He delivered a morning speech at the U.S. Conference of Mayors, which for the first time split its annual meeting between Washington and New York.
"In the 1930s, Hitler told us what he was going to do and we ignored it for years and years and years," Giuliani said. "In the 1990s, the terrorists told us what they were going to do and we ignored it. We glorified Yasser Arafat when he was training terrorists in Palestine. We allowed Saddam Hussein to build weapons of mass destruction as we removed inspectors.
"And we ignored -- I can't say the handwriting on the wall -- but maybe the handwriting just in the desk drawer that just needed to be opened.
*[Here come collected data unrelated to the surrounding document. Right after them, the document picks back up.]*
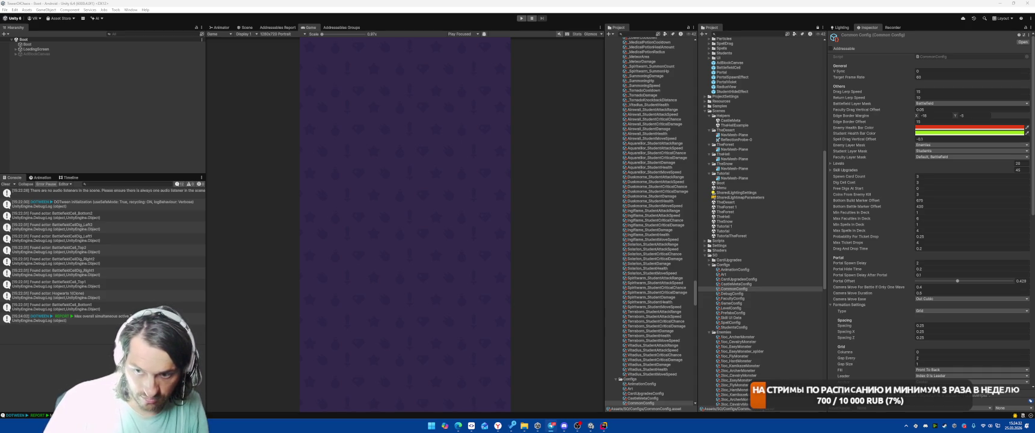
{"action": "scroll", "coordinate": [763, 240], "scroll_direction": "down", "scroll_amount": 10}
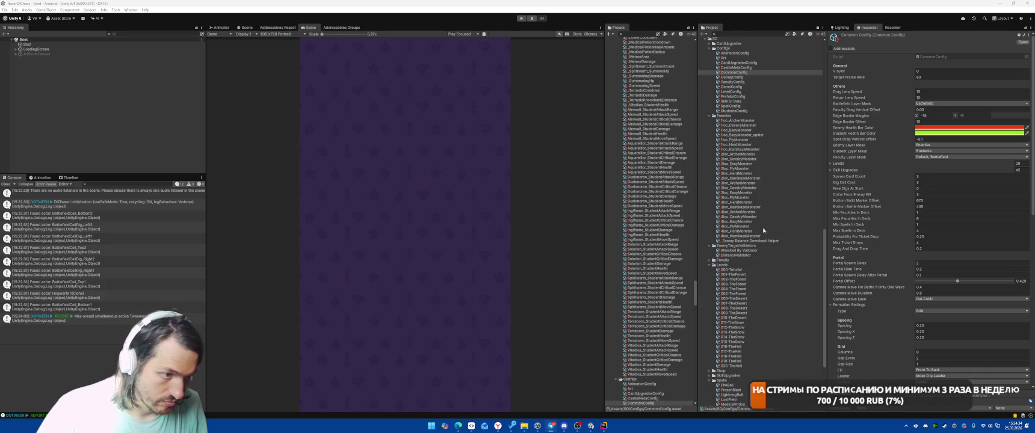
{"action": "left_click", "coordinate": [733, 269]}
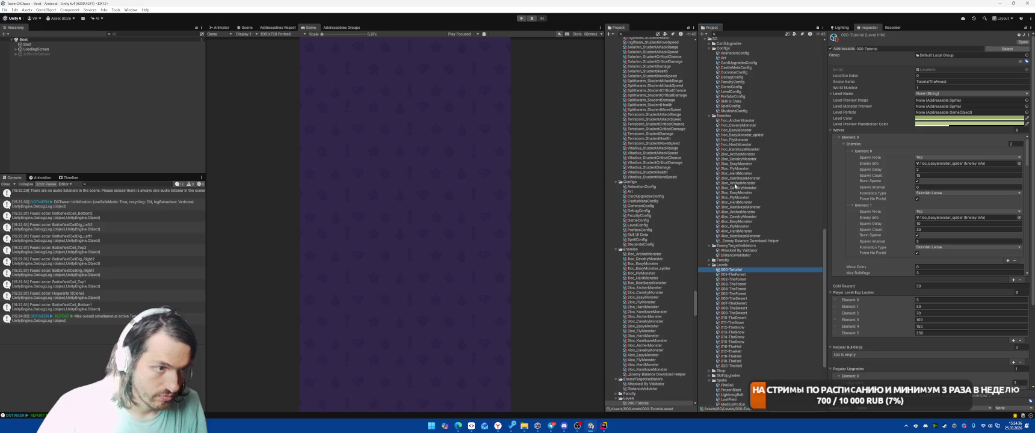
- Snip the level settings panels to the clipboard and clear the console
{"action": "key", "text": "super+shift+s"}
{"action": "left_click_drag", "start_coordinate": [702, 24], "coordinate": [1030, 408]}
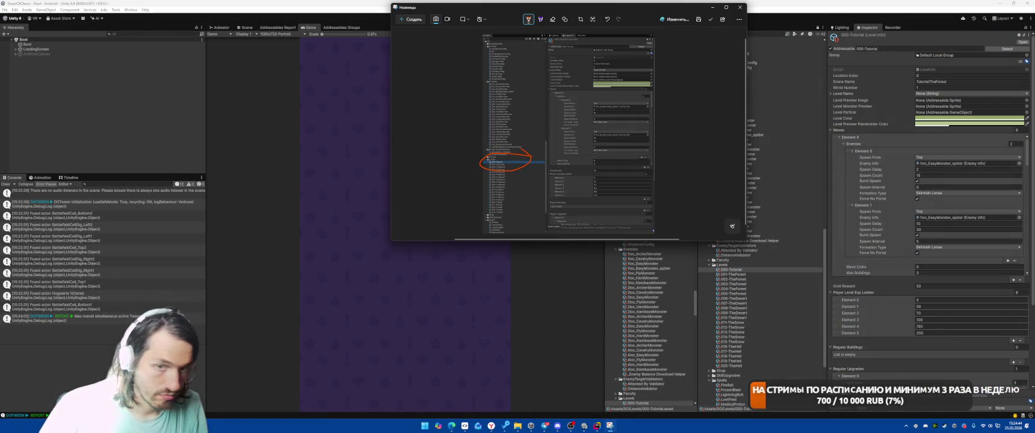
{"action": "key", "text": "ctrl+c"}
And we should never do that again."
Giuliani's successor, Michael Bloomberg, attended the conference on Friday but skipped Saturday's session to go to Washington for the annual Alfalfa Club dinner, which features hundreds of Washington's top power brokers from both political parties.
The Alfalfa Club dinner is a private, off-the-record gathering and is closed to the press.
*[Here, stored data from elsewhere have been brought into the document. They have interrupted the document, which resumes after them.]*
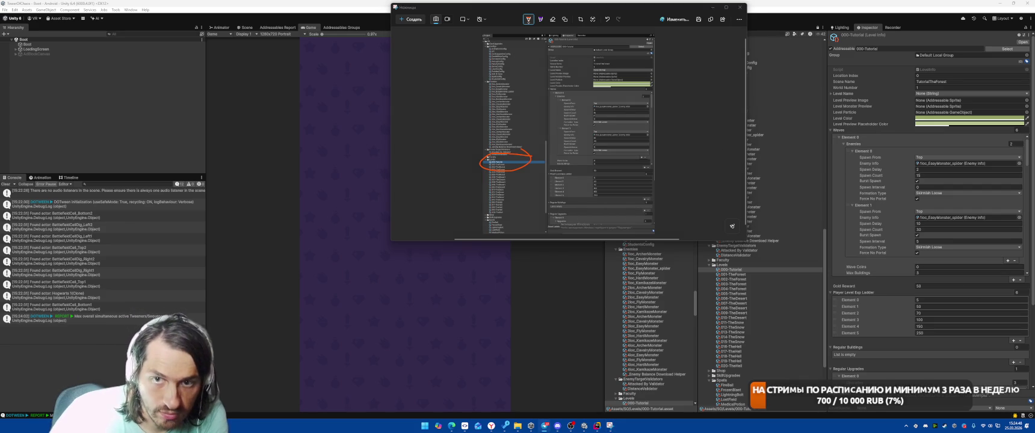
{"action": "left_click", "coordinate": [712, 8]}
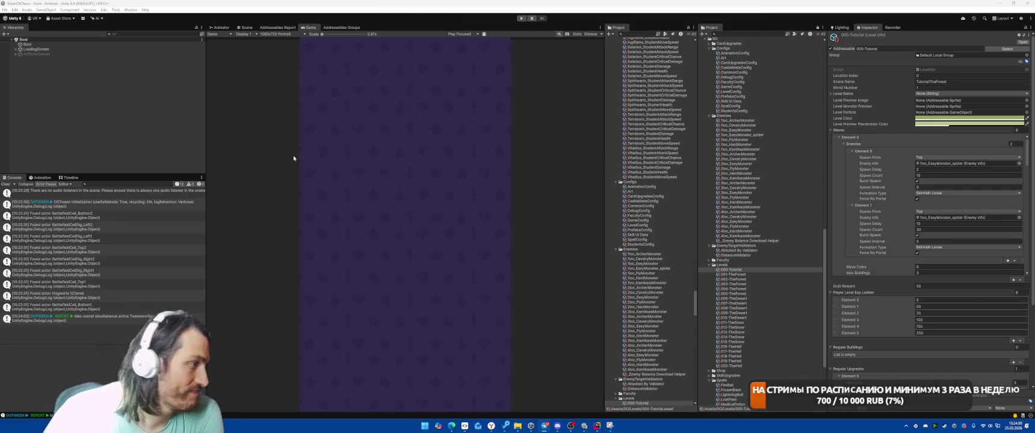
{"action": "left_click", "coordinate": [6, 184]}
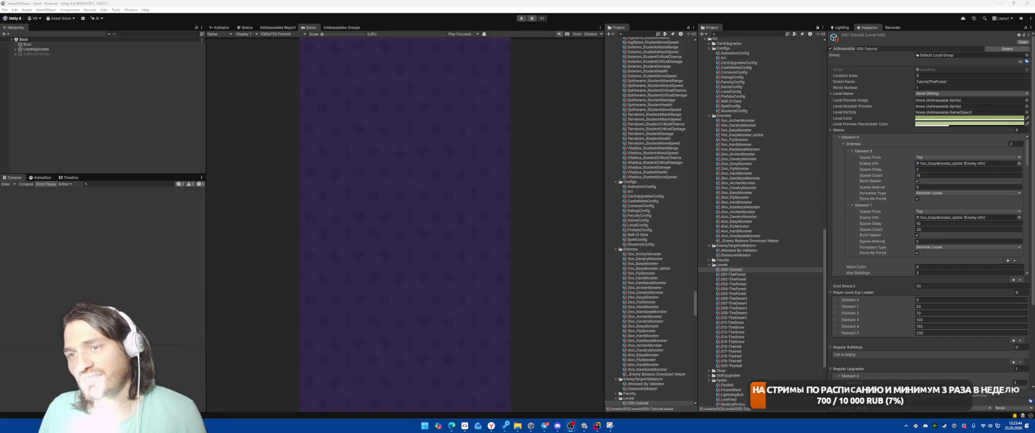
- Start Play mode again for a fresh test run
{"action": "left_click", "coordinate": [521, 18]}
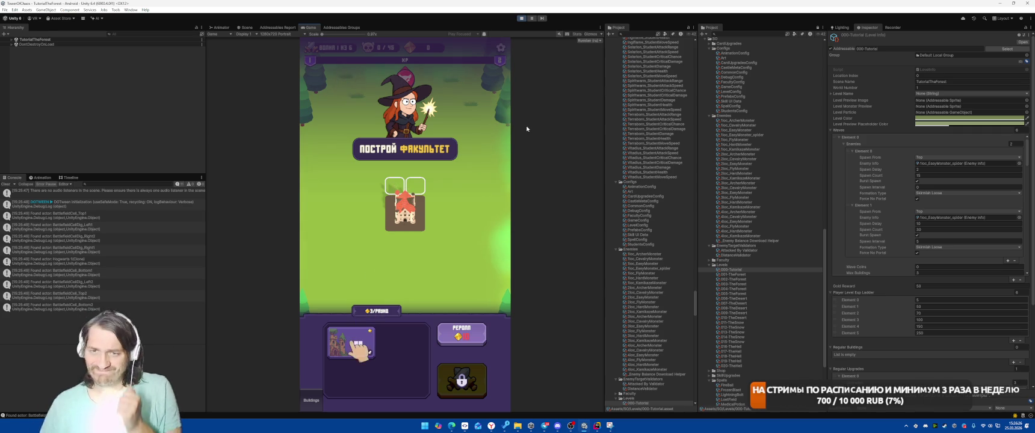
- Exit Play mode with Ctrl+P and bring SmartGit to the front
{"action": "mouse_move", "coordinate": [451, 426]}
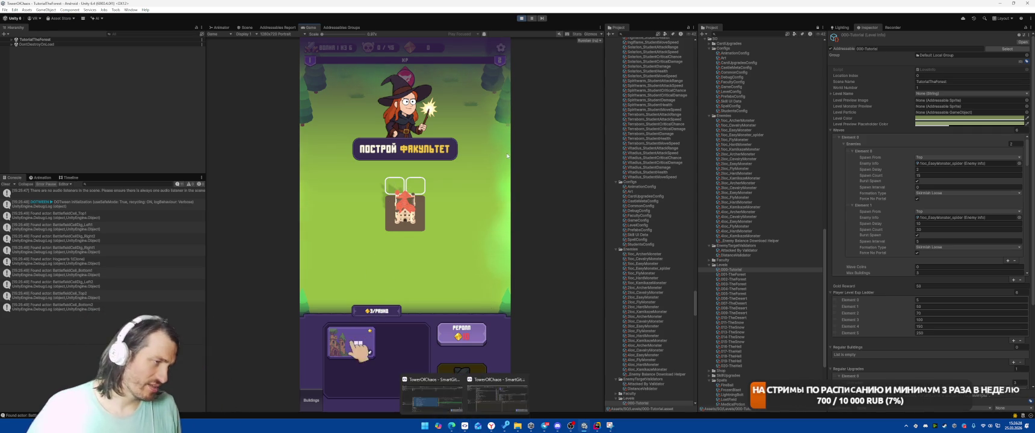
{"action": "key", "text": "ctrl+p"}
{"action": "left_click", "coordinate": [432, 402]}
The mayors were taken on a tour to the World Trade Center disaster site.
"It's overwhelming," said Madeline Cain, mayor of Lakewood, Ohio, a town of 58,000 near Cleveland. "America is recovering from this, but this city and these people who are here everyday, I don't know how you recover from this. How do you go home?"
It was the first trip to the disaster site for former New York City police commissioner and current Houston Mayor Lee Brown. "I often reflect on the many people I knew," Brown said. "It really is so unbelievable that something like this can happen."
At a luncheon, Sen. Hillary Rodham Clinton told the mayors she has sponsored legislation that would provide $3 billion in funding to communities called the Homeland Security Block Grant. The legislation would finance additional police, fire and other security protection.